January 2018 is already over. And, okay, seriously, I meant to write a New Years blog 31 days ago. And I didn’t. We can go ahead and blame that on my lack of New Year’s resolution. Or not.
I did sort of make a resolution for 2018, but it is not quantifiable at all. And thus it doesn’t demand anything like: Write one blog per week.
Instead my 2018 focus is on finding delight.
As I posted on Instagram, 2017 was a hard freaking year. I learned that the unexpected can derail the best of intentions. Having RA seriously discomposed me.

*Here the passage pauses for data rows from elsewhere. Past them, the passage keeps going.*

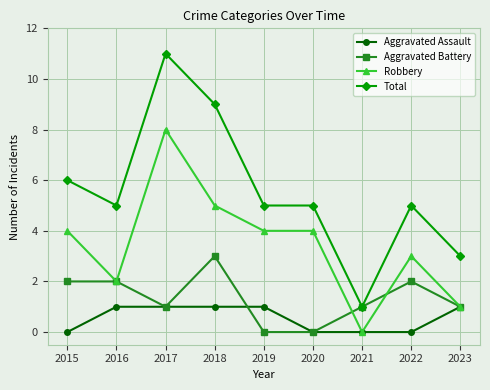

The value of Total at 2020 is 8. True or false?

False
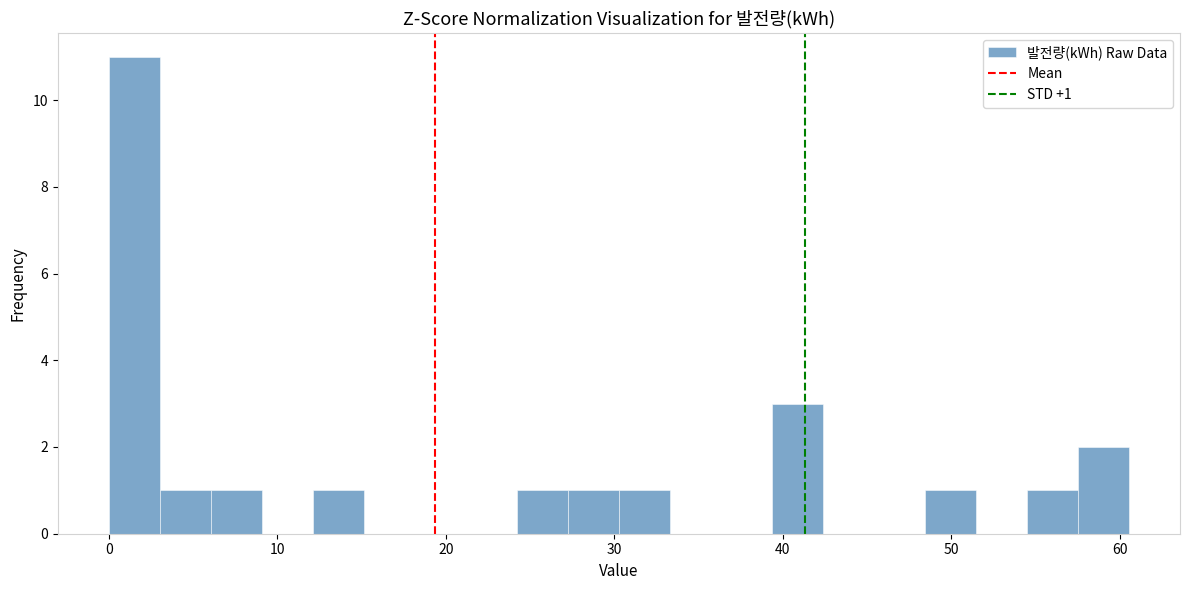

Read against the x-axis, roughly where is the centre of the tallest bar?

2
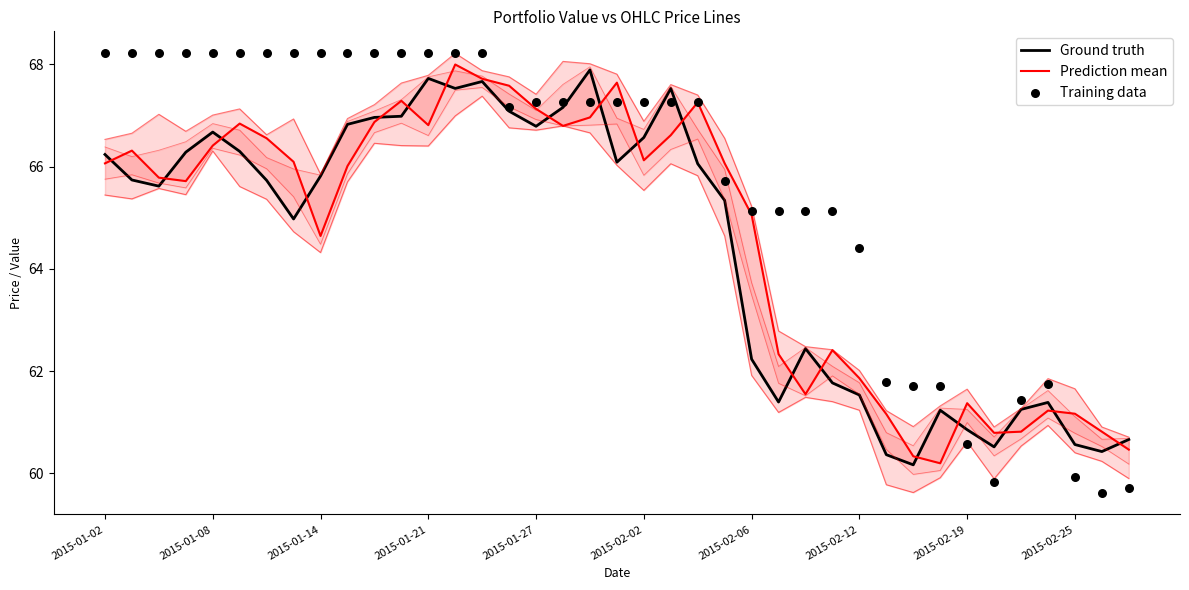

At how many categories does at least one series exceed 64?

29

And because of that, I just can’t stomach the idea of judging my success by counting anything. When I was really sick last year, I would tell myself, “Tomorrow I’ll get back to my goals.” I didn’t have a single goal that my body could regularly meet: I couldn’t swim three days every week, or even always swim 3000 yards when I did get in the pool, or meet my dwindling step goal, or grade five papers everyday, or write regularly. I know that resolutions are supposed to be optimistic, but I live in a body just decided to start to eating its bones about a year ago. I am not a resolution optimist this year.
So delight. Dan wanted to know more about my quest for delight. What did that mean? Did I want to eat dinner at the table more? How could he help? I still don’t have an answer.